For a country with creative industries that are the envy of the world, we've got a baffling blind spot when it comes to arts education. Education secretary Gavin Williamson is proposing a 50% cut for university arts subjects, in favour of "more valuable" courses. Perhaps he's been talking to the teacher who advised our ECD, Rich Denney, to drop his ideas of being an actor or artist, and "get yourself a trade, son". They'd both be happier if students were picking "strategic priorities" like a vocational course, science or maths.
Well, let's look at the maths then. The plan is to cut £17m from arts education each year. I'm sure that money can be put to good use, and you won't find me arguing we don't need more scientists or nurses. But here's another number – £13m. That's the amount that the creative industries contribute to the UK economy. Not every year, but every hour. Prior to the pandemic, the creative sector was growing five times faster than the overall economy, with advertising and marketing delivering a quarter of that growth. The money to train nurses and engineers has to come from somewhere, and politicians are fond of telling us there is no magical money tree. But if you squint at the creative industries, where dreams and ideas are turned into £111.7 billion each year, it comes pretty close. Is it really wise to stop watering it?

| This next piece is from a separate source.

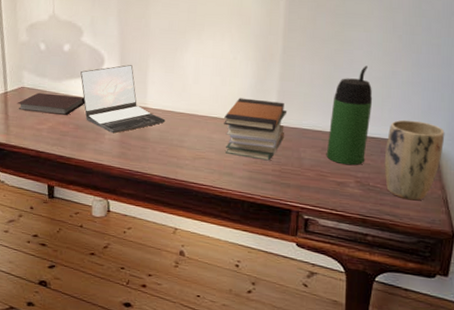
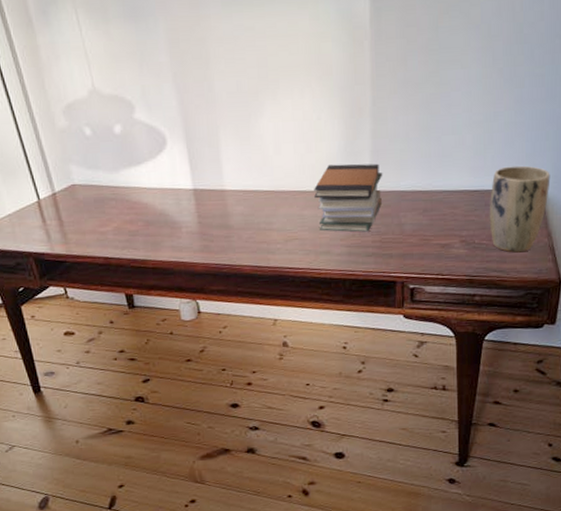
notebook: present [17,92,85,116] -> none [70,187,152,213]
laptop: present [80,65,166,134] -> none [140,141,249,226]
thermos bottle: present [326,65,373,166] -> none [428,109,474,225]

For us, the issue is close to home. We're named St Luke's after the patron saint of the arts for a reason – we believe in the power of creativity to help businesses thrive. But we can only do that because smart kids, often from working class backgrounds, are able to get an arts education. Advertising has always been battling against voices like Rich's teacher, who wanted him to swap his layout pad for a screwdriver. Thankfully, enough of them are stubborn enough to ignore this helpful advice and go on to art college.

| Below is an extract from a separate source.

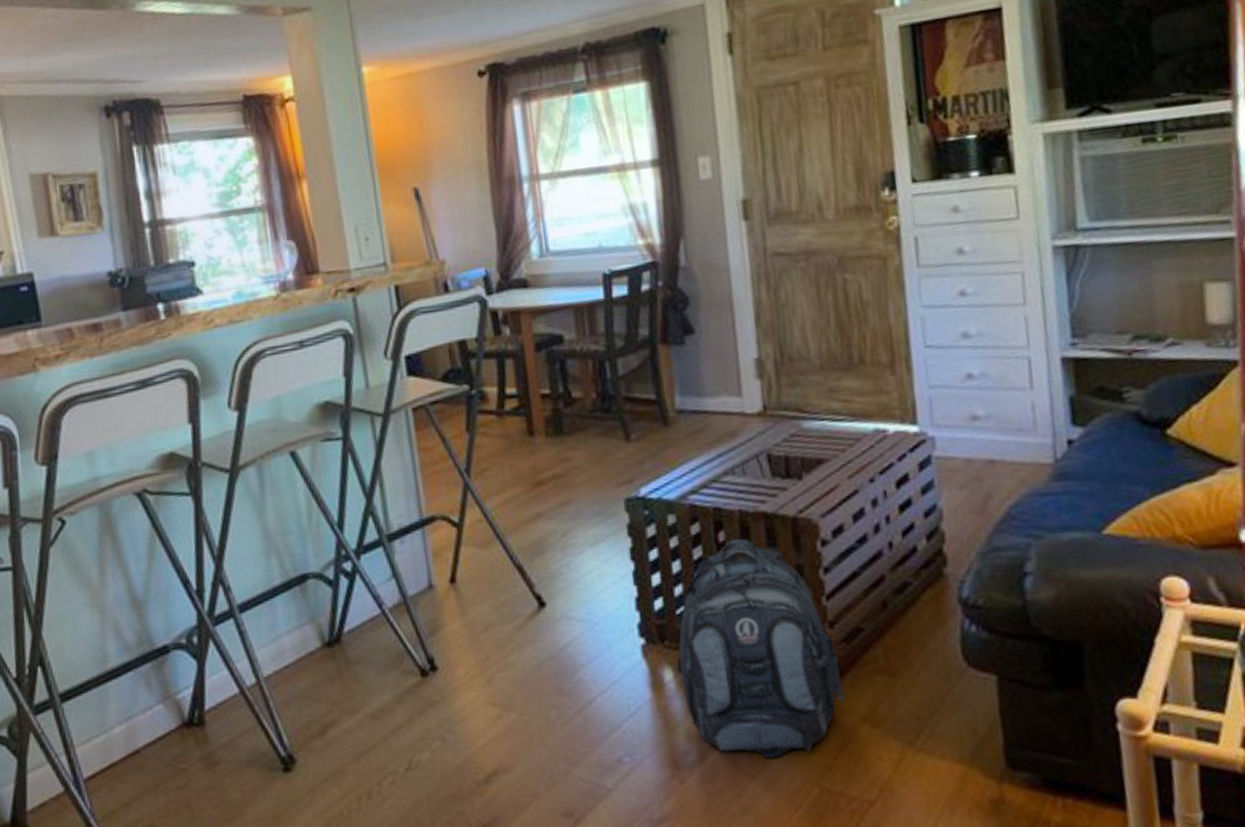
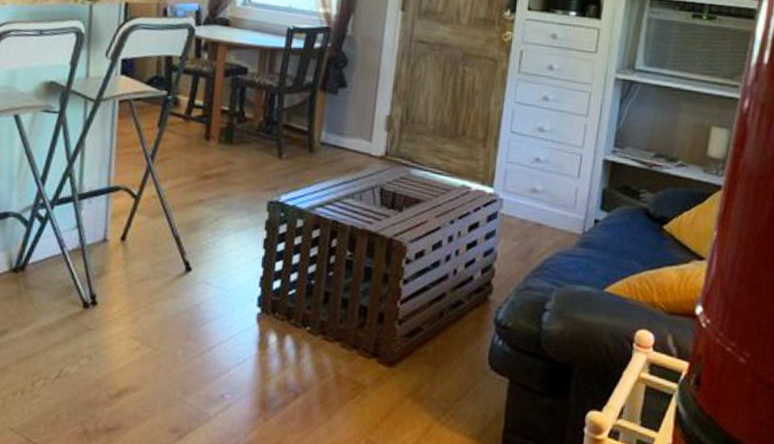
backpack: present [676,538,844,759] -> none [280,246,399,414]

We need more of them, not fewer. And we need people from every kind of background to choose the arts – and to choose advertising. Everyone reading this will be striving to attract a broader, more diverse set of talent. We know it makes business sense for our agencies, and our industry. At St Luke's, we work hard to open the door to diverse talent, paying the London Living Wage to our creative placements and interns (along with everyone else in the building). We offer a "Gateway" internship to encourage more BAME people to explore a career in advertising. But those efforts won't make much of a difference if the only students with arts degrees are the ones whose mums and dads can fund it.
So maybe it is time for Mr Williamson to redo his sums? If not, we're headed for a less diverse industry, and the whole country will be poorer for it.